INSTRUCTION>
For the entries below, the expected answer is the line with "20,1,$1+$1,$2,$3,$4,$5,0*", the line with "X43887500Y-21550000D03*", and every line between them, exactly as written, and nothing more.

DATA FOR REVIEW>
▬▬▬

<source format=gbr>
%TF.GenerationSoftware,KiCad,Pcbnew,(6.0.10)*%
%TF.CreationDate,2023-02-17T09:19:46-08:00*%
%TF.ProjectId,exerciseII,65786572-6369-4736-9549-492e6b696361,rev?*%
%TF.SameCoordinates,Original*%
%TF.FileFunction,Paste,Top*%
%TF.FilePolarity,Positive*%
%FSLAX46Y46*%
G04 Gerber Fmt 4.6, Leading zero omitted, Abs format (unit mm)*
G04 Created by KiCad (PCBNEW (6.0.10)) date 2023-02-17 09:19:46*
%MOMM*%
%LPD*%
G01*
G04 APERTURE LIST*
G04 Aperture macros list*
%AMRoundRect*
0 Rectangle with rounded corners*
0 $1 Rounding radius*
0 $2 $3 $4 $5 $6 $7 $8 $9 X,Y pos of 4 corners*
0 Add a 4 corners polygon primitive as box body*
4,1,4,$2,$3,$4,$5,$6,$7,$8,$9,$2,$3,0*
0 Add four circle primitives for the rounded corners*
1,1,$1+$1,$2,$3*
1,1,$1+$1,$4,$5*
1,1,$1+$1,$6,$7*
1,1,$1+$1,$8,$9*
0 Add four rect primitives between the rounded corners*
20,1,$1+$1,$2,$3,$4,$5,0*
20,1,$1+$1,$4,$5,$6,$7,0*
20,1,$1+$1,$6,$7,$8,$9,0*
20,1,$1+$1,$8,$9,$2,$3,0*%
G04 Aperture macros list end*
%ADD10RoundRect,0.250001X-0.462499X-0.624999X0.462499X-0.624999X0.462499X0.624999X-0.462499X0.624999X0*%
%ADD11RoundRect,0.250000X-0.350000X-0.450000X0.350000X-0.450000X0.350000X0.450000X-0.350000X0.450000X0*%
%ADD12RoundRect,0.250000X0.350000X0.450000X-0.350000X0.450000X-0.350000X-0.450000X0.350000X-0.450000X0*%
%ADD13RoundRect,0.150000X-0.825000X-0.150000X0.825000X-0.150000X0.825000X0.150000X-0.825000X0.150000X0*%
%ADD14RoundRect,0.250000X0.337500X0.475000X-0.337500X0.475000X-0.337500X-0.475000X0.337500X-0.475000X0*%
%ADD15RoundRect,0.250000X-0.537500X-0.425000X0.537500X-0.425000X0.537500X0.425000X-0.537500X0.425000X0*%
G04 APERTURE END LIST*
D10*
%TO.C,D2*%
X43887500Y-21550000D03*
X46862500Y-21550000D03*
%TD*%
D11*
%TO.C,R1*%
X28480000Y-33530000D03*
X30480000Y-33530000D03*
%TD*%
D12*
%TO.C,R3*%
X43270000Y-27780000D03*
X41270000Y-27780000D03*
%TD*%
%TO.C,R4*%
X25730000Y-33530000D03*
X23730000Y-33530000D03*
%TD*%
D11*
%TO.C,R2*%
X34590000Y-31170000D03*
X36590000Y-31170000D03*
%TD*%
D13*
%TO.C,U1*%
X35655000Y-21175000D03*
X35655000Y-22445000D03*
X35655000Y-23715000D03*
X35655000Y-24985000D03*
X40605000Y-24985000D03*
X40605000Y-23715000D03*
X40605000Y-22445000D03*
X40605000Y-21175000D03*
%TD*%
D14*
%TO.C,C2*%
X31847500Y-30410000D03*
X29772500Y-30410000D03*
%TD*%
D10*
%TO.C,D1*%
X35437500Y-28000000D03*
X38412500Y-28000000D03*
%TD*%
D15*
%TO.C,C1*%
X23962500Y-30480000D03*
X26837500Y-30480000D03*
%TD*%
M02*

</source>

▬▬▬

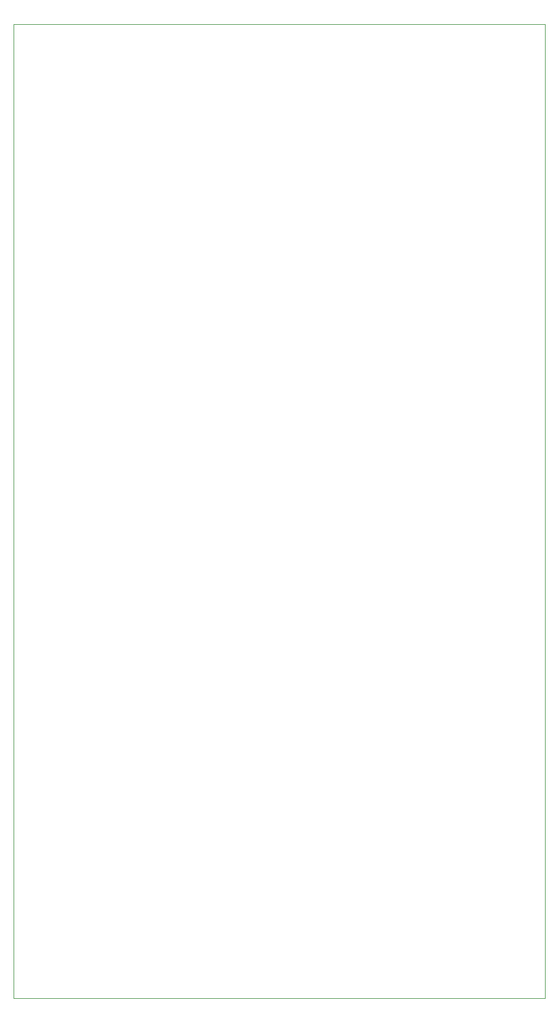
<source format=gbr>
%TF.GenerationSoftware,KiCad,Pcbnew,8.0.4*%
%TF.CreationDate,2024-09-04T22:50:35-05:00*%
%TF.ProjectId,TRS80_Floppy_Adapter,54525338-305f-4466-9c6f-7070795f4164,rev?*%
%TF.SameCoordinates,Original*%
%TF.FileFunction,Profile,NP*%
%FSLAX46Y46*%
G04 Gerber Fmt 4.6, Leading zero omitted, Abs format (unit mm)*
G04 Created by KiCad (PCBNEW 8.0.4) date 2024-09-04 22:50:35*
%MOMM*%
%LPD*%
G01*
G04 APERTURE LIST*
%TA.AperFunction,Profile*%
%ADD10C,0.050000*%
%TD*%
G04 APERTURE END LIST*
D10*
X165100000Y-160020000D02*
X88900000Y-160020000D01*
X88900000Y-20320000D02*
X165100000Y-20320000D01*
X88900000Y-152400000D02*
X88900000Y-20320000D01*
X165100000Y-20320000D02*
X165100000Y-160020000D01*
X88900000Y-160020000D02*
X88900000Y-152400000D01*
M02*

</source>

▬▬▬

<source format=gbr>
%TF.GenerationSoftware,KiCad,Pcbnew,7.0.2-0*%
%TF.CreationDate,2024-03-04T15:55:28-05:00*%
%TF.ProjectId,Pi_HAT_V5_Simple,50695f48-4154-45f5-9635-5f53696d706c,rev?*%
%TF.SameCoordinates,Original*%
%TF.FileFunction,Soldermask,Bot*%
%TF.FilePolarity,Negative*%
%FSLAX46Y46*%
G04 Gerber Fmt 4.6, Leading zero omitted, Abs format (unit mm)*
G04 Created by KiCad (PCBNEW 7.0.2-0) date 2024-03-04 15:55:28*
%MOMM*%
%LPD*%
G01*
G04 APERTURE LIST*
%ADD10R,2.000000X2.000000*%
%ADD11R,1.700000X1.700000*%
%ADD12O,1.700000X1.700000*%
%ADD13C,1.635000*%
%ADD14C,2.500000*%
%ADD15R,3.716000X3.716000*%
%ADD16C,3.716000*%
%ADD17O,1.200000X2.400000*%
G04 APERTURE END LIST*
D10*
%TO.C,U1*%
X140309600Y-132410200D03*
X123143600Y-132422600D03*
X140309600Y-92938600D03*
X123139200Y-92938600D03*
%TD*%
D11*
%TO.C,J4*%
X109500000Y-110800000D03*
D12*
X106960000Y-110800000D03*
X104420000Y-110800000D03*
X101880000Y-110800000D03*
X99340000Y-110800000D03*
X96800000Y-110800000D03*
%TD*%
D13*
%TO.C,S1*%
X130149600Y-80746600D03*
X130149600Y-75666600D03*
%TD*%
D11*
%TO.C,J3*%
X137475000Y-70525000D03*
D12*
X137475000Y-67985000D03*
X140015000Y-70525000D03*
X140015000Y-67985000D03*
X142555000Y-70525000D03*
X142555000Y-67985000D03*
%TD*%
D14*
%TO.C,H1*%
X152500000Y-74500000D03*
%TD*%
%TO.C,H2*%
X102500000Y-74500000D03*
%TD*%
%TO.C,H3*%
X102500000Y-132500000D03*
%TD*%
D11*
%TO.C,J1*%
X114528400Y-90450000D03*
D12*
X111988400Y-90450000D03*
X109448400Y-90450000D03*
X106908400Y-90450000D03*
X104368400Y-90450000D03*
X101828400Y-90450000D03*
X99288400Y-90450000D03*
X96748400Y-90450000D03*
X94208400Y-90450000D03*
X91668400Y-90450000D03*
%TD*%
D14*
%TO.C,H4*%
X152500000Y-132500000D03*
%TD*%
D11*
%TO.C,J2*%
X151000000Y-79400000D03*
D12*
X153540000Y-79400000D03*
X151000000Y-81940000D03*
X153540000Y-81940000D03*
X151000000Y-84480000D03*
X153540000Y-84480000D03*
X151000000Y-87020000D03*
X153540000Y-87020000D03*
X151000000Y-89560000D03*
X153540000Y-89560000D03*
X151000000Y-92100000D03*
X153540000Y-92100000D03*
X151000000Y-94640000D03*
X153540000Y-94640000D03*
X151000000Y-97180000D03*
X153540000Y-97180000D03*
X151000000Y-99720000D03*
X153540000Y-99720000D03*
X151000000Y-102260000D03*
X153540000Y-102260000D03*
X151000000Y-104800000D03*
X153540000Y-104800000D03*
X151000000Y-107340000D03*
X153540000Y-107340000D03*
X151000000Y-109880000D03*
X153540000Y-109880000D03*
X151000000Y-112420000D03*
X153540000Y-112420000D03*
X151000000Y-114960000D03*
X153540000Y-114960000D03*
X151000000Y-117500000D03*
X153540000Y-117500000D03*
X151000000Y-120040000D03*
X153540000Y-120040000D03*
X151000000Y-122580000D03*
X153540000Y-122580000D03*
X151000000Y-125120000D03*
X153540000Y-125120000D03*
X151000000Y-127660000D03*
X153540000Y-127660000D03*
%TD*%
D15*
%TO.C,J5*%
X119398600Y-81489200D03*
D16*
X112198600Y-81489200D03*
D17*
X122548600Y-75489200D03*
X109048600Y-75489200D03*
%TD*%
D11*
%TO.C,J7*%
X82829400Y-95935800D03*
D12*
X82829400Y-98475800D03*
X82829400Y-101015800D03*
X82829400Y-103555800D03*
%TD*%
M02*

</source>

▬▬▬

RESULT OF THE TASK>
20,1,$1+$1,$2,$3,$4,$5,0*
20,1,$1+$1,$4,$5,$6,$7,0*
20,1,$1+$1,$6,$7,$8,$9,0*
20,1,$1+$1,$8,$9,$2,$3,0*%
G04 Aperture macros list end*
%ADD10RoundRect,0.250001X-0.462499X-0.624999X0.462499X-0.624999X0.462499X0.624999X-0.462499X0.624999X0*%
%ADD11RoundRect,0.250000X-0.350000X-0.450000X0.350000X-0.450000X0.350000X0.450000X-0.350000X0.450000X0*%
%ADD12RoundRect,0.250000X0.350000X0.450000X-0.350000X0.450000X-0.350000X-0.450000X0.350000X-0.450000X0*%
%ADD13RoundRect,0.150000X-0.825000X-0.150000X0.825000X-0.150000X0.825000X0.150000X-0.825000X0.150000X0*%
%ADD14RoundRect,0.250000X0.337500X0.475000X-0.337500X0.475000X-0.337500X-0.475000X0.337500X-0.475000X0*%
%ADD15RoundRect,0.250000X-0.537500X-0.425000X0.537500X-0.425000X0.537500X0.425000X-0.537500X0.425000X0*%
G04 APERTURE END LIST*
D10*
%TO.C,D2*%
X43887500Y-21550000D03*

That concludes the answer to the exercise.